**INSTRUCTIONS TO FOLLOW**
Find all lines below containing the string "name" and return them.
● ● ● ● ●
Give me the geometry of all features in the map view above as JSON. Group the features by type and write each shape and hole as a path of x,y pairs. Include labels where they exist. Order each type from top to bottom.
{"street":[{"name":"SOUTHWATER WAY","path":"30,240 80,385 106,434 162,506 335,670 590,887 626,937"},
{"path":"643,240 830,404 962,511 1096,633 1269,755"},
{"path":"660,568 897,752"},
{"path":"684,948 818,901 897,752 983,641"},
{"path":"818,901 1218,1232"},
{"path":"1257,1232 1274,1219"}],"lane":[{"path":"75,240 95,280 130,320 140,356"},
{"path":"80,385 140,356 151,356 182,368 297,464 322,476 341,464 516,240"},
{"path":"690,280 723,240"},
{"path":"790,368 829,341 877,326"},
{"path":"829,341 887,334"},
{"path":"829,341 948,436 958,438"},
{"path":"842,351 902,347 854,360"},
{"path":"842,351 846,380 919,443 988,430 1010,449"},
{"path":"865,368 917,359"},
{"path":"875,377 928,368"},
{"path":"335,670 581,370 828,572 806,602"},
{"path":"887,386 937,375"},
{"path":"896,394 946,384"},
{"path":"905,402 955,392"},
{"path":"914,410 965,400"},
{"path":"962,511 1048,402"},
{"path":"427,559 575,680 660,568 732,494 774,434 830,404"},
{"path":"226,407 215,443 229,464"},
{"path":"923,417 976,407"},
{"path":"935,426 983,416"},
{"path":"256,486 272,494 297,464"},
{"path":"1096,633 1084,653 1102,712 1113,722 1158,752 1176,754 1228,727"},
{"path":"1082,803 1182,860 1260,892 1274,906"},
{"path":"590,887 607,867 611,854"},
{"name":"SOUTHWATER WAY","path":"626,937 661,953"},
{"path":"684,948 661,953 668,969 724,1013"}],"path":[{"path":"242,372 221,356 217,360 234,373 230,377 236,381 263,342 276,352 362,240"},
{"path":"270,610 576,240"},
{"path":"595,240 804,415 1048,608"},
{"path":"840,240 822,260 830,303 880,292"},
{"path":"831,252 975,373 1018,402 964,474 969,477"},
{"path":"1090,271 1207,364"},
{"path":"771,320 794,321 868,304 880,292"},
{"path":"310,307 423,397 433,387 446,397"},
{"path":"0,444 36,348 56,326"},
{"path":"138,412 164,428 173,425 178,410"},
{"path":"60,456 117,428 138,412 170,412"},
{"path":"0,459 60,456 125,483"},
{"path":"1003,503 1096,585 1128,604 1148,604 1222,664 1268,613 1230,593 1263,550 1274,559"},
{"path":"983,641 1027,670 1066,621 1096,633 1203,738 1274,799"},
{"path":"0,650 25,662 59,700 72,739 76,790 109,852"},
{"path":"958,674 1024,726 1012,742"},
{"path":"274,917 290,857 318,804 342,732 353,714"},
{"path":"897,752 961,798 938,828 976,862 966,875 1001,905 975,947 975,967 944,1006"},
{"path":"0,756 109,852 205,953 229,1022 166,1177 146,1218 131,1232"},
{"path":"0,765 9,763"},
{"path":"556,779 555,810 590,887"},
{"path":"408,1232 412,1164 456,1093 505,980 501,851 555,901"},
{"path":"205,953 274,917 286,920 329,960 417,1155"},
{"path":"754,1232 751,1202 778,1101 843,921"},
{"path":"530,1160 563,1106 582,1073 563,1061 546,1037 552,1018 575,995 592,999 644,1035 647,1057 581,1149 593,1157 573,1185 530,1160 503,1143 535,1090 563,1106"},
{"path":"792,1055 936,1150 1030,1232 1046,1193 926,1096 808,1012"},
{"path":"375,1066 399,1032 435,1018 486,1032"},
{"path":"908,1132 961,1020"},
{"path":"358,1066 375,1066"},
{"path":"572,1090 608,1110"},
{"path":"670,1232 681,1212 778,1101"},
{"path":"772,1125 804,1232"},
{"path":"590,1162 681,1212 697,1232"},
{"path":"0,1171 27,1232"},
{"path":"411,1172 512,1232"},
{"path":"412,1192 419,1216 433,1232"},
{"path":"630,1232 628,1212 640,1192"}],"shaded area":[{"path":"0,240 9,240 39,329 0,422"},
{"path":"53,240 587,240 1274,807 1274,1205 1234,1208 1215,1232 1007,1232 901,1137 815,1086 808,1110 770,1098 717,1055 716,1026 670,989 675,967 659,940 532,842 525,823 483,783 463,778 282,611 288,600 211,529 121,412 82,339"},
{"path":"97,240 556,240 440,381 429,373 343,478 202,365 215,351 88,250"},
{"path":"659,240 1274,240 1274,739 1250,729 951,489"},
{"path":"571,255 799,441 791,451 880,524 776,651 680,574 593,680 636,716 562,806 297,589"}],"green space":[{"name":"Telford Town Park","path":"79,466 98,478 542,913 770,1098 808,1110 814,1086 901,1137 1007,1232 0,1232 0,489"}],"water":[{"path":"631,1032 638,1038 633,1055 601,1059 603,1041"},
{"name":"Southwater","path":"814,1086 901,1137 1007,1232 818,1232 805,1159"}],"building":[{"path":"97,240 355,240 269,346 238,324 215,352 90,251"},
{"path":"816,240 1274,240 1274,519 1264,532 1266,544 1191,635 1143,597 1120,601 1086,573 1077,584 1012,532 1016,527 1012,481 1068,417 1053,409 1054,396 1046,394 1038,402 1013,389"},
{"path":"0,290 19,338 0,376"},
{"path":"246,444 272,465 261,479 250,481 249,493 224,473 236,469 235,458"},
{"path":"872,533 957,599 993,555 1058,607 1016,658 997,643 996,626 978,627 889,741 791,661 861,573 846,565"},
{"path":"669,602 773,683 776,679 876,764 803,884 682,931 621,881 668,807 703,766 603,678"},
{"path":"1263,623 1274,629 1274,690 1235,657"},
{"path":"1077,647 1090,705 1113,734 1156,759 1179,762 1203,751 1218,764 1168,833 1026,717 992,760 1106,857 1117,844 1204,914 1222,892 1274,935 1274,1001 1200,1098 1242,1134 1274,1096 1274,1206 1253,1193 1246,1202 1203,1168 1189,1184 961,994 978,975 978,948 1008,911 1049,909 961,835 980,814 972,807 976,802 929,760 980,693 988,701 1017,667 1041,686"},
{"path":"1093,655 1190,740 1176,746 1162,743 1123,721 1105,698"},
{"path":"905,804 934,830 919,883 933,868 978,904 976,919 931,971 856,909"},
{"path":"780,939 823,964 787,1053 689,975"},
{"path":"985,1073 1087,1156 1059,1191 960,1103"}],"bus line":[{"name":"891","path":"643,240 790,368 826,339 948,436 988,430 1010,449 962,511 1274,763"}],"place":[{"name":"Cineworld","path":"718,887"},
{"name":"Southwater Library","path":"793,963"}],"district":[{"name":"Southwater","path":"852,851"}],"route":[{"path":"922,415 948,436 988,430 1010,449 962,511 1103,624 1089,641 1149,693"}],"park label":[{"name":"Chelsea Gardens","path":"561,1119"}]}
● ● ● ● ●
**WRITTEN RESPONSE**
{"street":[{"name":"SOUTHWATER WAY","path":"30,240 80,385 106,434 162,506 335,670 590,887 626,937"},
{"name":"SOUTHWATER WAY","path":"626,937 661,953"},
{"path":"571,255 799,441 791,451 880,524 776,651 680,574 593,680 636,716 562,806 297,589"}],"green space":[{"name":"Telford Town Park","path":"79,466 98,478 542,913 770,1098 808,1110 814,1086 901,1137 1007,1232 0,1232 0,489"}],"water":[{"path":"631,1032 638,1038 633,1055 601,1059 603,1041"},
{"name":"Southwater","path":"814,1086 901,1137 1007,1232 818,1232 805,1159"}],"building":[{"path":"97,240 355,240 269,346 238,324 215,352 90,251"},
{"path":"985,1073 1087,1156 1059,1191 960,1103"}],"bus line":[{"name":"891","path":"643,240 790,368 826,339 948,436 988,430 1010,449 962,511 1274,763"}],"place":[{"name":"Cineworld","path":"718,887"},
{"name":"Southwater Library","path":"793,963"}],"district":[{"name":"Southwater","path":"852,851"}],"route":[{"path":"922,415 948,436 988,430 1010,449 962,511 1103,624 1089,641 1149,693"}],"park label":[{"name":"Chelsea Gardens","path":"561,1119"}]}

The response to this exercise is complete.